Sight words are commonly used words that young children are encouraged to memorize as a whole by sight, so that they can automatically recognize these words in print without having to use any strategies to decode.

My son gets assessed weekly (today’s the day!) on how well he knows these words. As we go through them I try to make things interesting by relating these words to other words or by using them in a sentence.

Several times this has led to situations where he’ll say things like “if you added (fill in the blank with a letter) to the end of this word it would make (fill in the blank with cute — but incorrect—attempt).

You see, the problem is that the English language is an asshole. It doesn’t want to be understood. It wants to trick you, lie to you and make you think there are rules and that there is order. Then it punches you right in the throat.

How the hell did I learn to read and write this godforsaken language, anyway? Then I majored in English?

Here are some examples that prove that the English language hates you:

-OUGH

  • though (sounds like o in no)
  • through (sounds like oo in too)
  • cough (sounds like off in offer)
  • rough (sounds like uff in suffer)
  • plough (sounds like ow in flower)
  • ought (sounds like aw in saw)

-OU

  • court (sounds like o in fort)
  • sour (sounds like ow in tower)
  • touch (sounds like uh in such)
  • tour (sounds like oo moor)

I before E Except After C

I’m sure most people have heard this. What a great little trick for remembering when to use “ie” versus “ei”. Hurray.

Oh. But there are over 90 exceptions to that rule. Things like:

  • Caffeine
  • Beige
  • Kaleidoscope
  • Neighbor
  • Sovereign
  • Forfeit

The Silent K —Why?!

Knight versus Night Knead versus Need Knot versus Not Knew versus New

Rhyme Time

Touch — Such — Crutch

Hear — Deer — Pier — Here

Oh, so if hear is pronounced like “heer” then…

Heart = Heert Heard = Heerd Hearth = Heerth

NO! Why would you think that?

Oh, sorry. Well then “pear” rhymes with “hear” right?

No. It sounds like pair.

Oh, ok.

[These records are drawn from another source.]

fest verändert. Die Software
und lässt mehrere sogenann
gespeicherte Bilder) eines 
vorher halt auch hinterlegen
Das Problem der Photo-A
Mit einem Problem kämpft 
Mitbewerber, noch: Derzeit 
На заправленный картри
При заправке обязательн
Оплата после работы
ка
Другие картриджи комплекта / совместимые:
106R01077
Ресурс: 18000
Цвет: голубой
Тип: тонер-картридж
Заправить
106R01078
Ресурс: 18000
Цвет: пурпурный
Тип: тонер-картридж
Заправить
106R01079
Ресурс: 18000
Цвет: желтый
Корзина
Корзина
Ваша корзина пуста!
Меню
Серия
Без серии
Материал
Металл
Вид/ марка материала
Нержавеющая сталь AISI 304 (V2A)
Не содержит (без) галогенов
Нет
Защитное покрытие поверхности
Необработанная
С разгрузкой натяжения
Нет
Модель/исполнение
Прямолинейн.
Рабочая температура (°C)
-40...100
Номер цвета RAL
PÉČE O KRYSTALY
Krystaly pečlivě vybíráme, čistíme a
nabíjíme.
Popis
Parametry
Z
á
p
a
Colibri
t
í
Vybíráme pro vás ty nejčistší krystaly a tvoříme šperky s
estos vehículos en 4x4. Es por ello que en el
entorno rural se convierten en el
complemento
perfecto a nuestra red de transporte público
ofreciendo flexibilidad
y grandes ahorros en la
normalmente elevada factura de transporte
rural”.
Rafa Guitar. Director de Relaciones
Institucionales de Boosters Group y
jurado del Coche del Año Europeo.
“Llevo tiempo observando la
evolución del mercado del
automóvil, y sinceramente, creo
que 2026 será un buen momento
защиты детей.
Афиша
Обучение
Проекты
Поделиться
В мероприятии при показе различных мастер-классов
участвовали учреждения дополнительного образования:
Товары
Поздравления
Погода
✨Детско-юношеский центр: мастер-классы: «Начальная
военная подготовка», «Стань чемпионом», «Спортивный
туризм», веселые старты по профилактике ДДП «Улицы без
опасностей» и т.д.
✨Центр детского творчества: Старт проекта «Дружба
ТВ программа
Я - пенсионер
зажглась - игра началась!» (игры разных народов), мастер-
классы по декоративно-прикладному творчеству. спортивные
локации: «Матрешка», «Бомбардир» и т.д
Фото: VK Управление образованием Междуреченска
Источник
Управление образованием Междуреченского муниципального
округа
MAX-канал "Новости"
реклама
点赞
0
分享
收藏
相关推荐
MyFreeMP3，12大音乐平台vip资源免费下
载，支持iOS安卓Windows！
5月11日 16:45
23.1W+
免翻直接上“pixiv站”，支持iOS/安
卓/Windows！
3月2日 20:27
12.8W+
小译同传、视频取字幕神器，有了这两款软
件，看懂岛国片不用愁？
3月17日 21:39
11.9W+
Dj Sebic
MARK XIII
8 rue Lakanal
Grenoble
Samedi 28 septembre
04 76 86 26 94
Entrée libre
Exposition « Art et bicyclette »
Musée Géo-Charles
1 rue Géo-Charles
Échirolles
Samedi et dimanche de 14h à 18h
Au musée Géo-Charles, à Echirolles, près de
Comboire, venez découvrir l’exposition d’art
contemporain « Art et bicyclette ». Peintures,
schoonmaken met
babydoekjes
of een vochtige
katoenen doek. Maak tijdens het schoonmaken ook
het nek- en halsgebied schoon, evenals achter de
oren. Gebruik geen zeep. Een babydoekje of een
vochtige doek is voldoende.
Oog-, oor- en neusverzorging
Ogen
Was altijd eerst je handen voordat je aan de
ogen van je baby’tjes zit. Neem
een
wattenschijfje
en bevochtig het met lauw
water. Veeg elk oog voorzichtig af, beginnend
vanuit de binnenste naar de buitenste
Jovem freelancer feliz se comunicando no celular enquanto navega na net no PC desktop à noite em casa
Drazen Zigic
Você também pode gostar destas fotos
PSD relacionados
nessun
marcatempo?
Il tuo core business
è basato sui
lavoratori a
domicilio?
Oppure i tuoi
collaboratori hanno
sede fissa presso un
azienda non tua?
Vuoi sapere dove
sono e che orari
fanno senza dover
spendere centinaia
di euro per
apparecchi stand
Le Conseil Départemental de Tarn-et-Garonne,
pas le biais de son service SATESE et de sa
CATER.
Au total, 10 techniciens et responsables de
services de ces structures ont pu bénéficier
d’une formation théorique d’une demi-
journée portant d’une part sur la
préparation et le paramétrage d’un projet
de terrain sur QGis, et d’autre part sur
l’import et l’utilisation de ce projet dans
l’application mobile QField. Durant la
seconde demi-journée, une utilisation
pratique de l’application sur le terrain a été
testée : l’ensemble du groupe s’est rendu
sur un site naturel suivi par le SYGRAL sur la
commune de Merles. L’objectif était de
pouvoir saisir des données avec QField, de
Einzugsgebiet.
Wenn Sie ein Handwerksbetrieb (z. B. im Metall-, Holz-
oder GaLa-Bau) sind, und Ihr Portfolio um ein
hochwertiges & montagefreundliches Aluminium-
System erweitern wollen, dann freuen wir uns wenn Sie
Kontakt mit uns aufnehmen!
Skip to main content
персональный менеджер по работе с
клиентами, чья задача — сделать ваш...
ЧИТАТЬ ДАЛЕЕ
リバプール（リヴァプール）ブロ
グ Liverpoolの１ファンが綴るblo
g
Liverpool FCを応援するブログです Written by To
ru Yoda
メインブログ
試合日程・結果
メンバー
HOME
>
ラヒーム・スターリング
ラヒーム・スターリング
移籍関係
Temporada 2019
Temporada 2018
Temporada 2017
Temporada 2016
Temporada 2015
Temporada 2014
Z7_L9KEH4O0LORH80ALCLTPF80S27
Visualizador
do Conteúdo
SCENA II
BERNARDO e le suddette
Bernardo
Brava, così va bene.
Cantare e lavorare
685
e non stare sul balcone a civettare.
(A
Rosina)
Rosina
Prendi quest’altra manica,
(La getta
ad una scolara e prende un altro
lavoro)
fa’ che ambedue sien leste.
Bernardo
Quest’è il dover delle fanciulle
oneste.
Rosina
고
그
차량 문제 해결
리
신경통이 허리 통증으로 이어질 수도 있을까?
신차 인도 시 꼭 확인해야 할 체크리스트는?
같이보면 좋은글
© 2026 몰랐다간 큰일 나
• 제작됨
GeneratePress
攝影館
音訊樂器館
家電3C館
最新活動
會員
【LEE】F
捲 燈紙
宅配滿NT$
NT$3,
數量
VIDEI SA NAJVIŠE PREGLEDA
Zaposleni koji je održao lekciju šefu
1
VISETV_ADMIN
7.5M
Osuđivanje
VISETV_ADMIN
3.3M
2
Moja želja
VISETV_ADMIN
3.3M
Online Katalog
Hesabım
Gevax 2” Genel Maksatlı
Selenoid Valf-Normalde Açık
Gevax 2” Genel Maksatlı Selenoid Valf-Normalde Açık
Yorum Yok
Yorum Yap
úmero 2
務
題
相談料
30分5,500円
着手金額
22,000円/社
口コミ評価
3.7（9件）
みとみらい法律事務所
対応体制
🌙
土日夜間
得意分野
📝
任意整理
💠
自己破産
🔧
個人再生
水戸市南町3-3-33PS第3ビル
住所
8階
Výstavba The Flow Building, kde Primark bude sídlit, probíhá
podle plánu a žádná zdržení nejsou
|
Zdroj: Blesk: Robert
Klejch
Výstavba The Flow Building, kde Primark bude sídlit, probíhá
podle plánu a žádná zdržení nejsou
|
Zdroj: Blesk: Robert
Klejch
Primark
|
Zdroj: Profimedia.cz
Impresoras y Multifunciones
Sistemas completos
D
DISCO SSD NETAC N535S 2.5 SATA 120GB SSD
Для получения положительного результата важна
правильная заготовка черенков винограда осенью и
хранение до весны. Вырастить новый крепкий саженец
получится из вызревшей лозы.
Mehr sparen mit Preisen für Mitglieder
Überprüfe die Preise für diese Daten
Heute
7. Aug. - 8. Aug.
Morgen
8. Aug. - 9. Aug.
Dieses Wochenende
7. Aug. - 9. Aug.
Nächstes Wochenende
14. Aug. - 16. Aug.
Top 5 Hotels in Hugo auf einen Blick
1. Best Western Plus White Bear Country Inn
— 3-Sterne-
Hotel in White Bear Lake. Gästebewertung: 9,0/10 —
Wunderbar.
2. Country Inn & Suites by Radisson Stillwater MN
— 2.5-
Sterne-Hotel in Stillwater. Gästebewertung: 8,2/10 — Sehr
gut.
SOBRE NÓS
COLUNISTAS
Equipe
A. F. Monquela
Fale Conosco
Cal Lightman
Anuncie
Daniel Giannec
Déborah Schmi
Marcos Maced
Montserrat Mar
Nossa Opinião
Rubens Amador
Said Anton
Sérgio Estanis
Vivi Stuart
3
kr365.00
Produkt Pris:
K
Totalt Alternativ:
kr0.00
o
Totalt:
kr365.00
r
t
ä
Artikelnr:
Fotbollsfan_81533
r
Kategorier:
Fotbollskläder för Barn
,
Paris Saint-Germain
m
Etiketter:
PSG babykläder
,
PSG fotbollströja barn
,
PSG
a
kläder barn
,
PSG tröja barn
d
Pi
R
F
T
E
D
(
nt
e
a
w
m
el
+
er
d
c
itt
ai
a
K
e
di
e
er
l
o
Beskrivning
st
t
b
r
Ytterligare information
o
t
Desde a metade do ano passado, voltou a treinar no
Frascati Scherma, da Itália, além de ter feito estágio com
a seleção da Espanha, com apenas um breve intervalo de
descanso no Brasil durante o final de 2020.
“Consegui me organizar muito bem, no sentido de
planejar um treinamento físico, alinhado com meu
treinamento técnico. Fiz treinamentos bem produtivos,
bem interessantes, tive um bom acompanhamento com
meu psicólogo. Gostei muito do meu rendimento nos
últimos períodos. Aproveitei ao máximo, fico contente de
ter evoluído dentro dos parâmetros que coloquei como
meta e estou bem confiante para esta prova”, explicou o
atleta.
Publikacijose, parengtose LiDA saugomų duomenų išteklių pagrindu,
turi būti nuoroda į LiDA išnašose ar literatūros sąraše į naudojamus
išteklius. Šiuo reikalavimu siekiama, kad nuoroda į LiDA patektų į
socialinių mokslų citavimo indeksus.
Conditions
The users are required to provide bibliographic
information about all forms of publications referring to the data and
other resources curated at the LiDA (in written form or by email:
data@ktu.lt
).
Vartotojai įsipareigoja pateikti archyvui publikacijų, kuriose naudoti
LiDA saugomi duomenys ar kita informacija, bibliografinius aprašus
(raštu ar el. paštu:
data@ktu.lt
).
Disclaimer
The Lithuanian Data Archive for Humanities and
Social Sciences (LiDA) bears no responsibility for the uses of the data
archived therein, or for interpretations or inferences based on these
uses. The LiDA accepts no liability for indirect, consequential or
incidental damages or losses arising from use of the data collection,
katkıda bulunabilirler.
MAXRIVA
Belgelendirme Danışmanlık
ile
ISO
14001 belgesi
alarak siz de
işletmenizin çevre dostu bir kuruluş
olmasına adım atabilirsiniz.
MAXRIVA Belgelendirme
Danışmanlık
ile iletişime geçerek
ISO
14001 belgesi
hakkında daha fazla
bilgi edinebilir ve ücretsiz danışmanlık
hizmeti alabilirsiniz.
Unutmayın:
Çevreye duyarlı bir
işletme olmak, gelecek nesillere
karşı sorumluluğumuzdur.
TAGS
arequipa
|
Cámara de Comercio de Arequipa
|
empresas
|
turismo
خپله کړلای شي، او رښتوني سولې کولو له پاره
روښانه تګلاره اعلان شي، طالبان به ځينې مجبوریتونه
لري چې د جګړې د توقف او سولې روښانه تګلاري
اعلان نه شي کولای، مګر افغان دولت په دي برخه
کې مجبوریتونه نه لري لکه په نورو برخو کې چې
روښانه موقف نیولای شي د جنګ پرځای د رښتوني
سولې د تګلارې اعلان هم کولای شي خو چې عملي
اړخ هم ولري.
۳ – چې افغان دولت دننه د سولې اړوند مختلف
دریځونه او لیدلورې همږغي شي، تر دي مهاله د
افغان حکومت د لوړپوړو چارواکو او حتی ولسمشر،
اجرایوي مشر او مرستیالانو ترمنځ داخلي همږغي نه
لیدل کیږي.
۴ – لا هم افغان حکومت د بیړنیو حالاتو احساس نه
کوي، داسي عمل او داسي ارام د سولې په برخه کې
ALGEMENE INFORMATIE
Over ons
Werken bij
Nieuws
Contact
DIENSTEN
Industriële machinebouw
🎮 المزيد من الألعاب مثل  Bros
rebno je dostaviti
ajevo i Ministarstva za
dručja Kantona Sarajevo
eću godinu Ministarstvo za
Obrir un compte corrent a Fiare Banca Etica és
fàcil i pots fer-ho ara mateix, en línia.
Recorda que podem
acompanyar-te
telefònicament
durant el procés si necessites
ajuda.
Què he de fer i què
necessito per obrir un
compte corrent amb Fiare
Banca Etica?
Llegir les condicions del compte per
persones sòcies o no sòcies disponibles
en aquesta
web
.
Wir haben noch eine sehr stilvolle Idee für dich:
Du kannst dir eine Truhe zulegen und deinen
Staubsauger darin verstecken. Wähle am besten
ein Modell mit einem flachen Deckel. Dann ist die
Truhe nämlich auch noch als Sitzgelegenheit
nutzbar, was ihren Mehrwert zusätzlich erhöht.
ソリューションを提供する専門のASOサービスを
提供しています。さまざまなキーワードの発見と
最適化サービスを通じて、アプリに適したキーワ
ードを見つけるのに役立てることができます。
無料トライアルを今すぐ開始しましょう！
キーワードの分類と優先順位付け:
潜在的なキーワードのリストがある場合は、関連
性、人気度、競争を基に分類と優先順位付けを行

So then “hair” rhymes with pair?

YES! But there’s also “hare” and “pare”.

Ok, Let’s Talk About the “Uh” Sound

The letter “u” can make that sound right?

Yes!

So, like the word “sun” then?

Yes, but there’s also “son”, which doesn’t sound like the o in “song”. To have the uh sound we write “sung”.

Oh, like your “tung” then?

No that’s “tongue”.

This is exhausting.

So then we have “ou” that can sound like uh. Or it can sound like, well just re-read the “ou” section above.

Some Words Don’t Sound Anything Like They Appear

Colonel: Sounds like kernel.

Wednesday: Sounds like Gwen’s day.

February: Sounds like Deb, you wary.

Asthma: Sounds like “as ma” used to say.

Jeopardy: Sounds like leopard-y.

Oh, so if it’s leopard then leotard sounds like “lettered”?

NO! Are you not paying attention. It sounds like “Leo tarred” the roof.

Well, at least when you know what a word sounds like, it always sounds that way, right?

Ha! Have you learned nothing?

  • The bandage was wound around the wound.
  • The farm was used to produce produce.
  • When shot at, the dove dove into the bushes.
  • The wind was too strong to wind the sail.
  • I did not object to the object.
  • They were too close to the door to close it.

Ok, I have to go write words for a living…

Time to get to work writing emails all day, and somehow NOT completely butchering the English language.

Is that pronounced “butt-chering”? No, fictional second person! It’s clearly “b-ou-chering”.

Oh, ou like in “sour”.

No, like in “your”. Wrong again. Why can’t you just follow the rules?!